The COVID crisis also highlights genuine improvements in GP attitudes to transparency over the past decade, spurred on by new regulations, investor pressure and, particularly in America, regulatory enforcement. According to Coller Capital’s Global Private Equity Barometer Summer 2020, only around 40% of LPs reported being satisfied with their GPs’ transparency in the aftermath of the GFC, but that’s now risen to 80%.

8. ESG, from marginal to mainstream

Ten years ago, only a handful of GPs had signed the UN Principles of Responsible Investing (PRI). Outside of DFI-backed funds, it was rare to see significant attention paid to environmental, social and governance issues (ESG) in a fund PPM or LPA. A decade later, it’s rare to not see that. The PRI now has more than 400 GP signatories. GPs have moved from treating ESG predominantly as a compliance exercise to acknowledging its importance, as well as the potential for corporate value creation through strong, effective ESG policies – indeed, impact investing was enjoying its own mini-boom before the pandemic struck. There are now even ESG-linked sub lines, with EQT, Quadria Capital and Investindustrial among those leading the way.

9. Collaborative investing takes off

This was the decade when direct investing and co-investments established itself prominently in the private assets sphere. Triago estimated “shadow capital” (co-investments, separate accounts and direct investments) at $189 billion in 2018. In our experience as lawyers representing GPs and LPs, it is rare to encounter seasoned institutional investors who do not request co-investment preferences when investing in a new fund. Co-investments are viewed as a good way to gain exposure and build stronger GP relationships, albeit more cheaply, because the fees on co-investments are low (sometimes, zero).

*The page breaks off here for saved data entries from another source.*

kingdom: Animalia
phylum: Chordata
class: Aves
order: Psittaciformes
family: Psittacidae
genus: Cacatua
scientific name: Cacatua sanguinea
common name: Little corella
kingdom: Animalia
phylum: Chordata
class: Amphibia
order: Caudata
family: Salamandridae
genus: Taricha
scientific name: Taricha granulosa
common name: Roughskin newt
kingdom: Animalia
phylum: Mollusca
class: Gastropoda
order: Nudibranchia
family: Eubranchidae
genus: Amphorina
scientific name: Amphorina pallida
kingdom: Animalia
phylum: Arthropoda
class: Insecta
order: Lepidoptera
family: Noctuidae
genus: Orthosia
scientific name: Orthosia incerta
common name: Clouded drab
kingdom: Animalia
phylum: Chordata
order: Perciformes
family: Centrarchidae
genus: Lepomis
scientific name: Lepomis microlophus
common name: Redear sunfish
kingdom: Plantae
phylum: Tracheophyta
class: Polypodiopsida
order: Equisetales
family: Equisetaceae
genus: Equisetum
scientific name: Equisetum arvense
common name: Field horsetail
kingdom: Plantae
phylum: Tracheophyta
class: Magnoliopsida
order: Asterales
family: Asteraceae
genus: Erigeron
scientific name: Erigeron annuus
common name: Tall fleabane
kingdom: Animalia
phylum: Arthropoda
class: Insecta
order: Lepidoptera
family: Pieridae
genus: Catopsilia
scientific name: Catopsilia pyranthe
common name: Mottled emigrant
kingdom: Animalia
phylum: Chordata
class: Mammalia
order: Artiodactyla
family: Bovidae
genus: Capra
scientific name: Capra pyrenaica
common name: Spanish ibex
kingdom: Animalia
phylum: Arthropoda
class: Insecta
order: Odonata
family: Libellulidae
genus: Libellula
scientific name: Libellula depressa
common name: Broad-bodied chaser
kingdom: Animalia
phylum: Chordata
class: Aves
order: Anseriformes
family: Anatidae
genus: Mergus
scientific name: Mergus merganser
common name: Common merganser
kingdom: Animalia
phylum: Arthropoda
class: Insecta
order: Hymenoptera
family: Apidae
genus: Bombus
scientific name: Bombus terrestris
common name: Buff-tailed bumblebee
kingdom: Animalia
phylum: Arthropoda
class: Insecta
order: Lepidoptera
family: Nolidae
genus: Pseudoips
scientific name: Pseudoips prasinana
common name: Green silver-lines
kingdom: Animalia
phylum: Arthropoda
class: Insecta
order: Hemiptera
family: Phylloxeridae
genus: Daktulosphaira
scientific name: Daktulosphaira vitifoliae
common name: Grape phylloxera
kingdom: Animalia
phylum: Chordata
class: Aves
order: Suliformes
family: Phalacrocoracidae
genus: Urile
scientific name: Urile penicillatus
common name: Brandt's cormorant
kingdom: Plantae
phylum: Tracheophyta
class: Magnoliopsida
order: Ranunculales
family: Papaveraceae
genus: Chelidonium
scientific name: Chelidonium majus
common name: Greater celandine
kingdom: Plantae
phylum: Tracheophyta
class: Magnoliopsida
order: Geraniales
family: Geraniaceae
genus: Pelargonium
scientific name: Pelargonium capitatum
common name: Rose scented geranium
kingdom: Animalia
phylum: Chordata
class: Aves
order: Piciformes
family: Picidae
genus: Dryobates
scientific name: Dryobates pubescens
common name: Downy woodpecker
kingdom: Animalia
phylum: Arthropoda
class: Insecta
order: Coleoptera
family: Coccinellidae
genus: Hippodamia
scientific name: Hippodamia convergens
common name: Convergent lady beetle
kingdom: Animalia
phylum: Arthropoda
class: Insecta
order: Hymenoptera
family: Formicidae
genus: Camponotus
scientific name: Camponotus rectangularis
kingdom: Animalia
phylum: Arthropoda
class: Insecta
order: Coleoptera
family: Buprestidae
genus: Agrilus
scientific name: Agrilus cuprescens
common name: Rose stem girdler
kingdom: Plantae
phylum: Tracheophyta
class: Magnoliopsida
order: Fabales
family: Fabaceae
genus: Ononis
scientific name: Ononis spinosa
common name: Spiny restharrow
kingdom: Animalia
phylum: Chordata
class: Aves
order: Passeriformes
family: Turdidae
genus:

Similarly, direct investments don’t incur external management fees and allow the LP in question to actively shape its portfolio.

10. In the spotlight

The inequalities in the private equity model mirror those that have encrusted the wider economy since the go-go 1980s: managers and providers of capital have enjoyed a long period of good returns, while the industry, through its portfolio companies, oversees the earnings and working conditions of millions of workers around the world, many on quite low pay. With power and success came scrutiny – from the press, lawmakers and regulators.

Writing in Invest Europe’s 2019/20 Annual Report, the organisation’s chairman, Thierry Baudon, issued a clarion call to the industry: “In the post-pandemic world, we will have the opportunity to demonstrate that we outperform other forms of ownership when it comes to economic and social impact. For many years, we have been better at generating jobs, driving change and fuelling innovation than we have at making these achievements known to decision-makers and society at large. We must show that we are good corporate citizens, making a positive impact on European society in order to validate our license to operate for years to come.”